EXERCISE PROMPT —
Print, in exact form, the lines below from the one containing "ページ番号299187" through the one containing "活用に係る公募の実施について（令和5年3月8日）", and omit all others.

SUPPLIED INFORMATION —
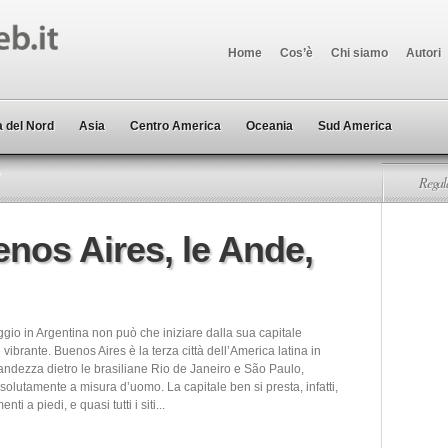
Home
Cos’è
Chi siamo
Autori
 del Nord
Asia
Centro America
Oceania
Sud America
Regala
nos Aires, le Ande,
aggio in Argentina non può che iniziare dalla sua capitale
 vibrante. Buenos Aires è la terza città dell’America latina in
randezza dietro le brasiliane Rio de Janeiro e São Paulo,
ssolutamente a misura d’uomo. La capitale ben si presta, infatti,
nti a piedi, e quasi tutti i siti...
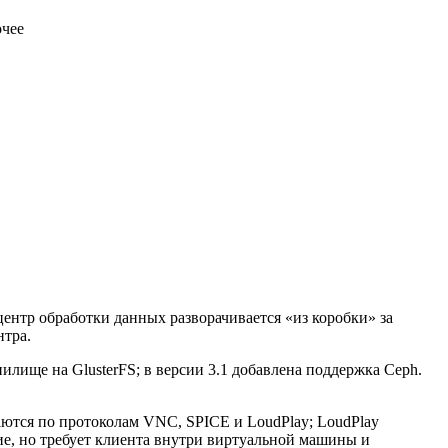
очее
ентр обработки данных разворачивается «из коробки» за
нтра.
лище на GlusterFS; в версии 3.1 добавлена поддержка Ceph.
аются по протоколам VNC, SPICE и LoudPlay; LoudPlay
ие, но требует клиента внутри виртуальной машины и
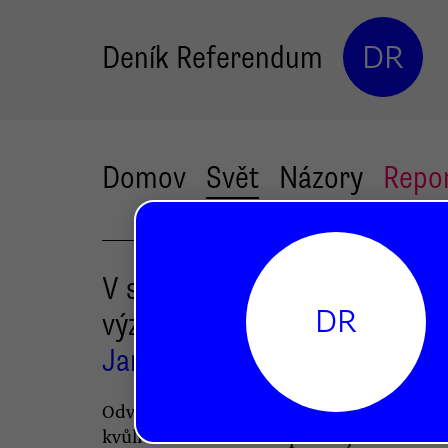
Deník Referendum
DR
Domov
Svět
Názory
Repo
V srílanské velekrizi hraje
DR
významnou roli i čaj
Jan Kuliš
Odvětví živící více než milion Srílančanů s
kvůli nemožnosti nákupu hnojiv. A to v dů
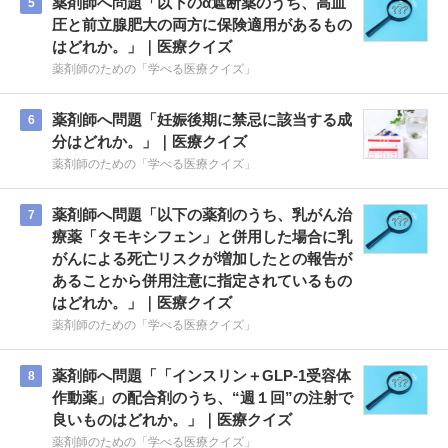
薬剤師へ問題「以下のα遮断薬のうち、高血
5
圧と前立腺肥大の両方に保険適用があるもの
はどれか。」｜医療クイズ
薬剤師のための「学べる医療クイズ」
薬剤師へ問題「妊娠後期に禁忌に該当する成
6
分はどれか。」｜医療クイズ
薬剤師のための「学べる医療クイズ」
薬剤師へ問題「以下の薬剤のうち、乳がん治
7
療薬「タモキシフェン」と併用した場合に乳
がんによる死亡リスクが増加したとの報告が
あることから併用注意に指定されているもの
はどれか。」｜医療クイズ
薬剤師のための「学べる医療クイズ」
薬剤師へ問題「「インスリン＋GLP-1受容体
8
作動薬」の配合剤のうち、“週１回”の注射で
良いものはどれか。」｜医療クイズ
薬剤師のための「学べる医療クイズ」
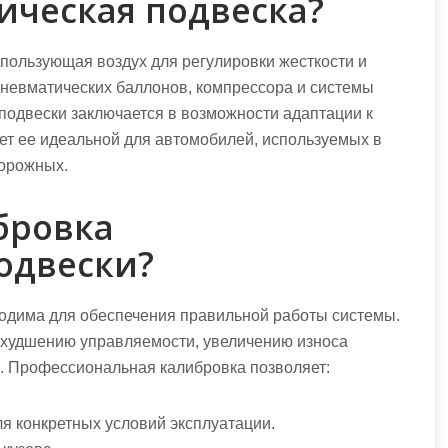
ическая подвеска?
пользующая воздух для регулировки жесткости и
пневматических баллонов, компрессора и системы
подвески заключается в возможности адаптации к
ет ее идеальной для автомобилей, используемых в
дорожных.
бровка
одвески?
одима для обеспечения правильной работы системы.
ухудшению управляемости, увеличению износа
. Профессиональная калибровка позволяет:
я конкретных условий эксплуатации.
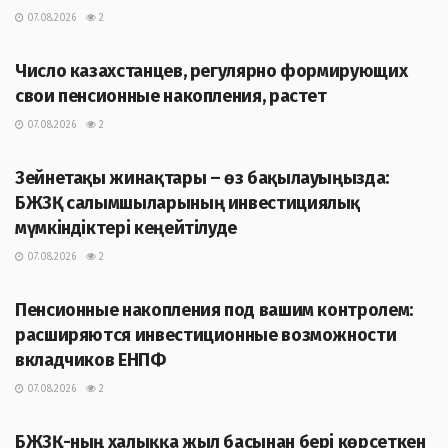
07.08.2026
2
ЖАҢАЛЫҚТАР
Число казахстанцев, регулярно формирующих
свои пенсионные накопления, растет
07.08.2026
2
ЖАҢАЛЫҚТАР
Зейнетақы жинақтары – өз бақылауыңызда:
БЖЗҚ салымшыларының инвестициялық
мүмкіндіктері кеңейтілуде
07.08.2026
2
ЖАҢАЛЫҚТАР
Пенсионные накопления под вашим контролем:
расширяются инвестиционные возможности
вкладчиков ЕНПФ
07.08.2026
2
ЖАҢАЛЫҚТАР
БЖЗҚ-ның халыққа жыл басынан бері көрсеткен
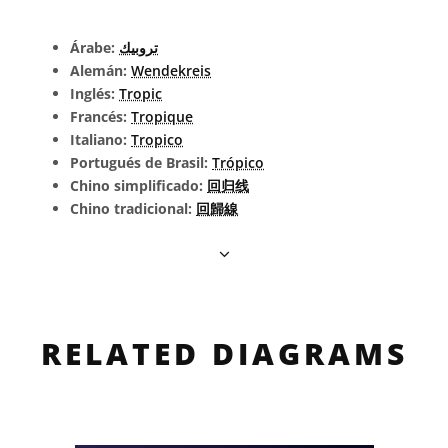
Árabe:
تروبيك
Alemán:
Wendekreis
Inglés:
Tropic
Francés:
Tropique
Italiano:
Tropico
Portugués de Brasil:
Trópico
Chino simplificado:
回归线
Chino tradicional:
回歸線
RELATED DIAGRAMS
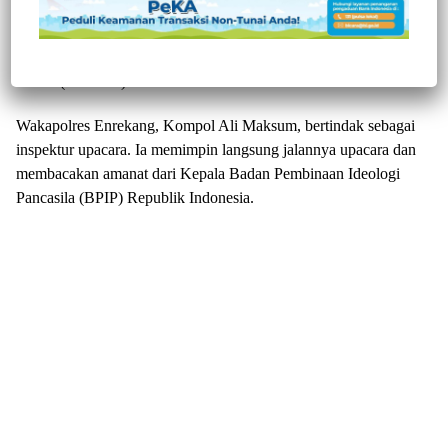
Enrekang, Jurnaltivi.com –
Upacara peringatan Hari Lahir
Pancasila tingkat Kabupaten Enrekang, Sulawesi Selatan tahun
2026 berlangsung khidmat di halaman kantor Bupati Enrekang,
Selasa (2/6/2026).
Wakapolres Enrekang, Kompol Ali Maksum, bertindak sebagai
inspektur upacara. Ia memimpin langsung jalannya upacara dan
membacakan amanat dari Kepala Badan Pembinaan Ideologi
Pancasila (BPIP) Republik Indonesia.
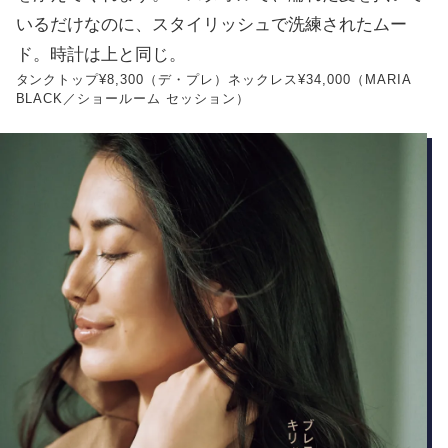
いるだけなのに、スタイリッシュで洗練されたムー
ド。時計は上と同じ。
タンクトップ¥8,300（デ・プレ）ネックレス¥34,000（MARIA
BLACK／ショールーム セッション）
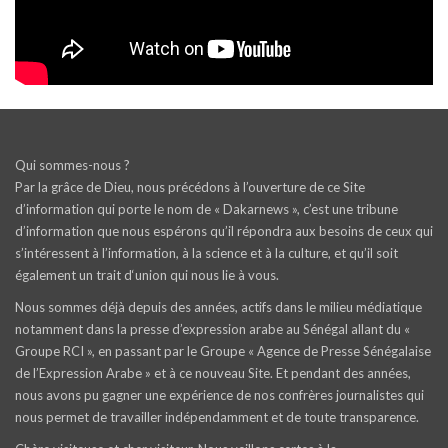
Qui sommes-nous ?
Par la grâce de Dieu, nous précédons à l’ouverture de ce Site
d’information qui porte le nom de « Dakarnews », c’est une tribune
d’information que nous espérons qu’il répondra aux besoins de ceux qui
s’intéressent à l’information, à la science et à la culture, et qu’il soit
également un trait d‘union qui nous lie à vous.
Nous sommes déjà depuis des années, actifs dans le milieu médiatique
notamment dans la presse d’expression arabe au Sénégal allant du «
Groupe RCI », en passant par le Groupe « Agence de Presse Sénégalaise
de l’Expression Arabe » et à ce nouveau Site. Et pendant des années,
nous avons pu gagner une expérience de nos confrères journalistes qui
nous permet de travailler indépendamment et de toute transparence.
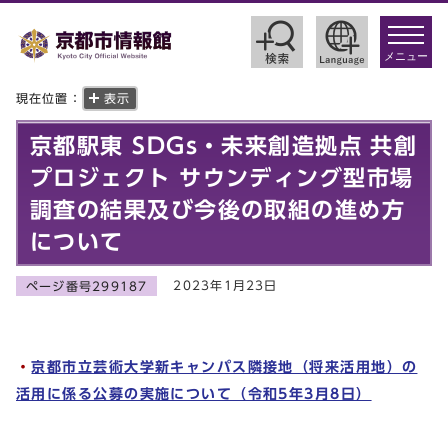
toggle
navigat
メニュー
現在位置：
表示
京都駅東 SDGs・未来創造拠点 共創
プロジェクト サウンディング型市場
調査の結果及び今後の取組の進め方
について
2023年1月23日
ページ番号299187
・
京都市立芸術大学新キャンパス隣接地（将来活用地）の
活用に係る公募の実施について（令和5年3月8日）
--
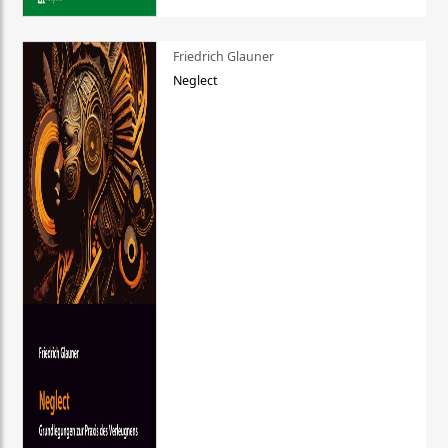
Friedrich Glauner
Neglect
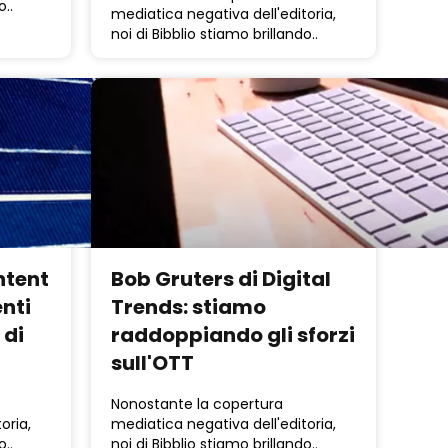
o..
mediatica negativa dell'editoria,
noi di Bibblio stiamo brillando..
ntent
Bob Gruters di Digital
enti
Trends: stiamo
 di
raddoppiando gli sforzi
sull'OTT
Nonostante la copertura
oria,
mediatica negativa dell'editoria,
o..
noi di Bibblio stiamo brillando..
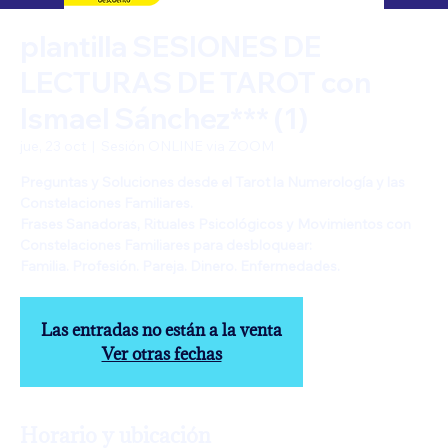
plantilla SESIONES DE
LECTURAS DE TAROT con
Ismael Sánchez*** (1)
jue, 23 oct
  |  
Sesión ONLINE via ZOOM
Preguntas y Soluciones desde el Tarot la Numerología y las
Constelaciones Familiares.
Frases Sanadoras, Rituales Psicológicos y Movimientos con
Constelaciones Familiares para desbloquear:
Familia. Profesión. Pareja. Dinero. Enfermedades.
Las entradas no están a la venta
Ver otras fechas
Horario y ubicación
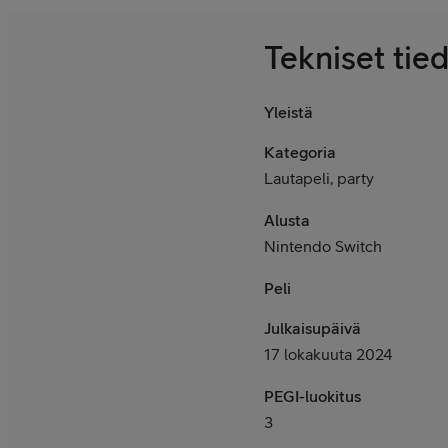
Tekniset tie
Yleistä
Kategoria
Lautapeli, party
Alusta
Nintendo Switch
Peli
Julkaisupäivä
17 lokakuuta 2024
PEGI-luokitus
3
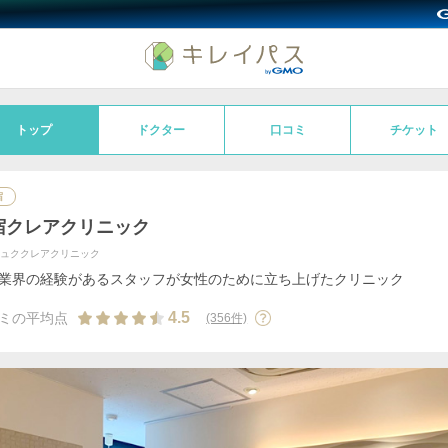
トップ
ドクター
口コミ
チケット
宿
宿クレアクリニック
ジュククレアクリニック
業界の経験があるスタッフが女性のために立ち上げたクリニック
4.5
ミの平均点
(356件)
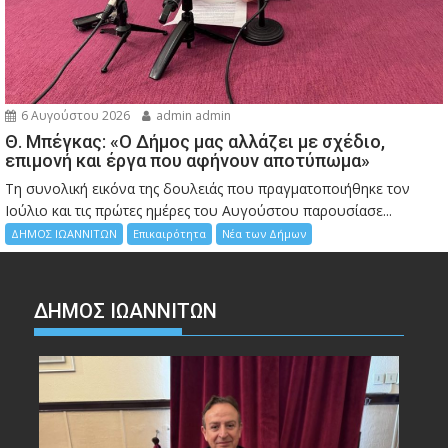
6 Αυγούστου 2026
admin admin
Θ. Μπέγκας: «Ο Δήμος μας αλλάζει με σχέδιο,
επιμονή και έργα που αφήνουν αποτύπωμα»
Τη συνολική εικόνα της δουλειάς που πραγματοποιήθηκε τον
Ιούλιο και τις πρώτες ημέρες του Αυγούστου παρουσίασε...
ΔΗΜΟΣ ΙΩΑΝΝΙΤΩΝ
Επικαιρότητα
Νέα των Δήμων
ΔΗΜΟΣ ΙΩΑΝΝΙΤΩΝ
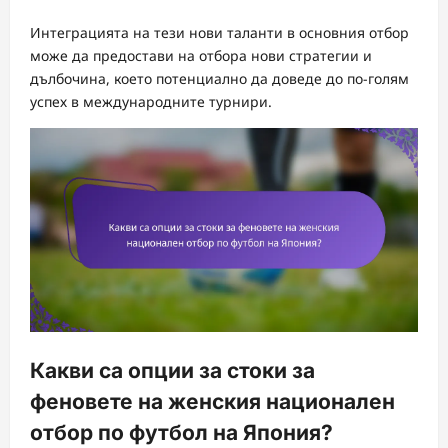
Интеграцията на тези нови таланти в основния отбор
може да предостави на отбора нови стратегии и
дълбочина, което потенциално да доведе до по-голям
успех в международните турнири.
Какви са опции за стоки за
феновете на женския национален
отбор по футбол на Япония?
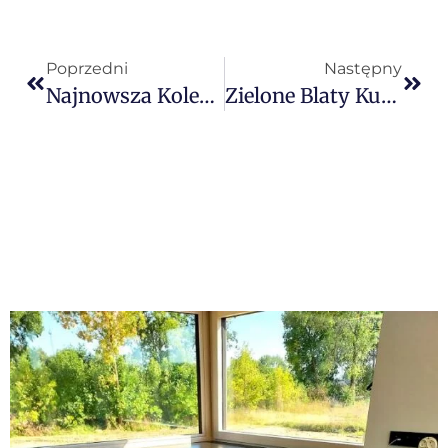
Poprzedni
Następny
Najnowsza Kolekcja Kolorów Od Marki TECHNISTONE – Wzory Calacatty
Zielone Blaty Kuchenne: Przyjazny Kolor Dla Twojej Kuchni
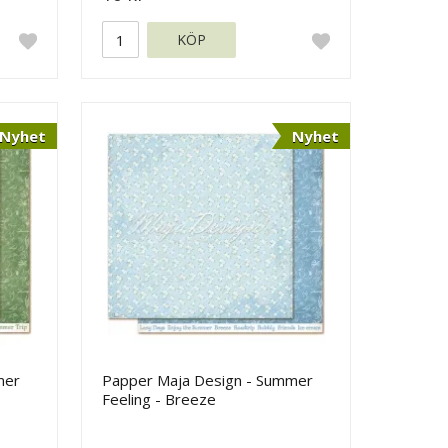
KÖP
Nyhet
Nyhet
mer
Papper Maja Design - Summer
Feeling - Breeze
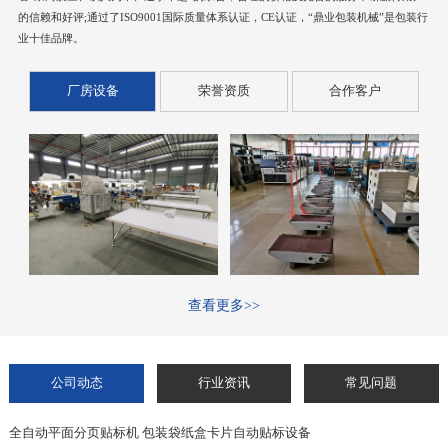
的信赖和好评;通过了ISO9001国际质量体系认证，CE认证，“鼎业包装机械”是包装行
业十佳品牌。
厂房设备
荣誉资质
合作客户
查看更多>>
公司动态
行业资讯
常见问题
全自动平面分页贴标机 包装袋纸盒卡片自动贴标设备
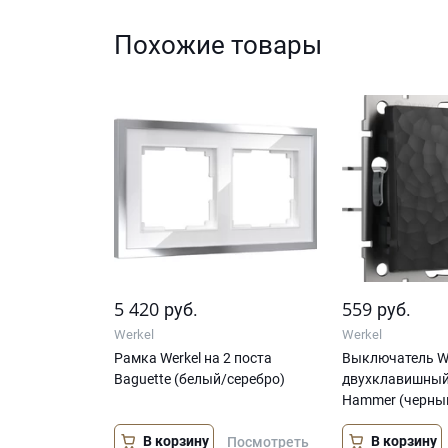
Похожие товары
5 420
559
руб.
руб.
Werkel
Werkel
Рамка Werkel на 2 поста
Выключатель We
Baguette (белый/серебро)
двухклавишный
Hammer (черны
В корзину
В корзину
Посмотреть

REPLY —
ページ番号299187
・
京都市立芸術大学新キャンパス隣接地（将来活用地）の
活用に係る公募の実施について（令和5年3月8日）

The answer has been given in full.